Anthony linked his trading account to a bank account with only 9 cents in it, then initiated unfunded deposits totaling $1 million between July 5 and 6. The pending deposits granted him access to $200,000 in immediate credit, which he plowed into eight stocks and an exchange-traded fund on July 6, the SEC said.

The pretzel-shop worker piled about $85,000 into Apple, $78,000 into GameStop, $22,000 into Nvidia, $13,000 into AMC Entertainment, and $700 into Tesla. He invested another $800 across Cano Health, Electronic Arts, Resolute Forest Products, and ETFMG Prime Cyber Security, per the SEC.

GameStop and AMC are both "meme stocks" that skyrocketed in price in early 2021, as retail investors bought them en masse in a bid to punish short sellers and pocket huge gains in a matter of days. Tesla and Nvidia also have passionate fanbases who expect the pair to win big from the artificial-intelligence revolution. Intense hype has helped to nearly double and more than triple the automaker and graphics-chip company's respective stock prices this year.

The broker discovered Anthony's alleged fraud the next day, froze his account, and liquidated all of his holdings. The short-lived purchases proved lucrative; the broker made about a $7,000 profit, including a roughly $4,700 return on GameStop, $1,600 on Apple, and $800 on Nvidia. All but one of Anthony's trades were in the green when his broker cashed out, the SEC complaint shows.

Anthony wasn't able to withdraw any money before his account was frozen. His deposits were later reversed due to insufficient funds, and he was fired from Auntie Anne's on July 9 after not showing up for work.

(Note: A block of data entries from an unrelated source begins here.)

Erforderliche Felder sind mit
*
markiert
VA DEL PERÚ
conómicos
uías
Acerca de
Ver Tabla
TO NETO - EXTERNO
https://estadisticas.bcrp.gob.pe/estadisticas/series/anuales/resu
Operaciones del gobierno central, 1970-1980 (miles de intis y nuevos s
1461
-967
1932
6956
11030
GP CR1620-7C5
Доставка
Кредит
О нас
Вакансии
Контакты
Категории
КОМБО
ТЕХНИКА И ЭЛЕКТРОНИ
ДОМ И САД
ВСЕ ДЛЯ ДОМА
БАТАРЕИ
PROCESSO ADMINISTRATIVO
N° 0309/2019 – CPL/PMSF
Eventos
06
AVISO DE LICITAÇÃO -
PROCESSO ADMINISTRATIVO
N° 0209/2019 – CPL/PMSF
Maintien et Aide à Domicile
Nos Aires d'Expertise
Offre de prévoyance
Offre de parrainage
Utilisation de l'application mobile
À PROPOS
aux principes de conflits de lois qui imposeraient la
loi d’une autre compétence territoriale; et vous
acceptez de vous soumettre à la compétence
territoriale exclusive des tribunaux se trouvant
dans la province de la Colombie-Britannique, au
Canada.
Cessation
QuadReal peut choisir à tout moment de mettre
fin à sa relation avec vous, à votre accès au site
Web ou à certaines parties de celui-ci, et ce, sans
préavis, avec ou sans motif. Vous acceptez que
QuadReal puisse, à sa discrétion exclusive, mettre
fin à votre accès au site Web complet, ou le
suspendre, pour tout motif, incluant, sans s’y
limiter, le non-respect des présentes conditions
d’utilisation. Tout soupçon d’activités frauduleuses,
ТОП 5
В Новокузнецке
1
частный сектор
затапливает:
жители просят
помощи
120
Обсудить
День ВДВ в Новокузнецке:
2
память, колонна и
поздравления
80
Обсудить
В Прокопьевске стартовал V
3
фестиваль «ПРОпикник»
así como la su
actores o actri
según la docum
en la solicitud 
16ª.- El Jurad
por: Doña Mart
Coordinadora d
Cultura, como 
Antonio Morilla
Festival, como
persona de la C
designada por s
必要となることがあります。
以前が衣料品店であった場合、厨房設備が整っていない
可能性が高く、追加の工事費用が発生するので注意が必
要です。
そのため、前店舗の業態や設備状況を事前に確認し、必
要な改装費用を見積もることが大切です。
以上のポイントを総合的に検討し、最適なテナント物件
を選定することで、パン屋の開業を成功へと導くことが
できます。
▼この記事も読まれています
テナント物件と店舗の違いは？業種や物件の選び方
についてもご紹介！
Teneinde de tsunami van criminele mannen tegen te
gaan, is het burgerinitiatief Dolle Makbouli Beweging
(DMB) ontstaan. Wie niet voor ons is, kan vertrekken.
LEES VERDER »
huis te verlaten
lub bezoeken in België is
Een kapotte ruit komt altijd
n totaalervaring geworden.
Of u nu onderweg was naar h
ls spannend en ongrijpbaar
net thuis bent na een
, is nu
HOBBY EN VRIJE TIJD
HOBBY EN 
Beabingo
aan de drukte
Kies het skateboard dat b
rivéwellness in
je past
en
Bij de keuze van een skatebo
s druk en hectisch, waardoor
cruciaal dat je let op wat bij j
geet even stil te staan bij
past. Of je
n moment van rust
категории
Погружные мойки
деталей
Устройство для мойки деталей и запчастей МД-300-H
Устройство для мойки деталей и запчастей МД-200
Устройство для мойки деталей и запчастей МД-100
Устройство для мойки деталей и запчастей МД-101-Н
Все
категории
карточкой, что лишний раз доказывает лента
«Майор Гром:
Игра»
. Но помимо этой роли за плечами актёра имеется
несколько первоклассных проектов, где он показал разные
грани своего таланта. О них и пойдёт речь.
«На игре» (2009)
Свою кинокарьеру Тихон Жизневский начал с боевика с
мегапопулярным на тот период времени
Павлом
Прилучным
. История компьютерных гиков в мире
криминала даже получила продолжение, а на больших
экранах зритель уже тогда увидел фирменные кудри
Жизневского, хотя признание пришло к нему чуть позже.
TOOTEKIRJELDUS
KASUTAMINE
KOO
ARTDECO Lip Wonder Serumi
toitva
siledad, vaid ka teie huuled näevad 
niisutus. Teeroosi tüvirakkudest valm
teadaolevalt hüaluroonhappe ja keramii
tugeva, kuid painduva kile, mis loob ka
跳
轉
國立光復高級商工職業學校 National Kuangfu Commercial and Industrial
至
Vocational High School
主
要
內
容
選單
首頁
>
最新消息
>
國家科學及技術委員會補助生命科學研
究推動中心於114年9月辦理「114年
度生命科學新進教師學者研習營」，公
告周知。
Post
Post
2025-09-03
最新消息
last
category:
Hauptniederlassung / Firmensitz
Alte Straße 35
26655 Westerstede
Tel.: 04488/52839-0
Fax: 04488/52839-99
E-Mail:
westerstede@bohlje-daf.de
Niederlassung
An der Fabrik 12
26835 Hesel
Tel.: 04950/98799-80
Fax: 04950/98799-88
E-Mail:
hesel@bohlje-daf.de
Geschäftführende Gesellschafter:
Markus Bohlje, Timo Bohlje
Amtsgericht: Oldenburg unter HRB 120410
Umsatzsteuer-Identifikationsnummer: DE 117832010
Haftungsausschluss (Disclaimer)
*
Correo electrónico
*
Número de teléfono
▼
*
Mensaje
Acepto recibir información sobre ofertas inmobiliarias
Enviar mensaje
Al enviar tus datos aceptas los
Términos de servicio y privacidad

He admitted to making the deposits and misleading his broker under oath during investigative testimony, regulators said.

"When asked why he made the $1 million in unfunded deposits without having funds to cover the transactions, Anthony excused his conduct as 'a joke' and said that he 'never really thought of it as fraud,"' the SEC said.

Anthony tried to execute what's known as a "free-riding" scheme, where a trader makes bogus deposits to access advanced credit, then tries to use that credit to make money and withdraw it before their broker catches on and freezes their account, the federal agency explained.

The SEC said in its complaint that it's seeking to ban Anthony from trading securities without the necessary funds in his account, and force him to disclose this incident if he opens a brokerage account in the future.

Anthony couldn't immediately be reached for comment by Insider.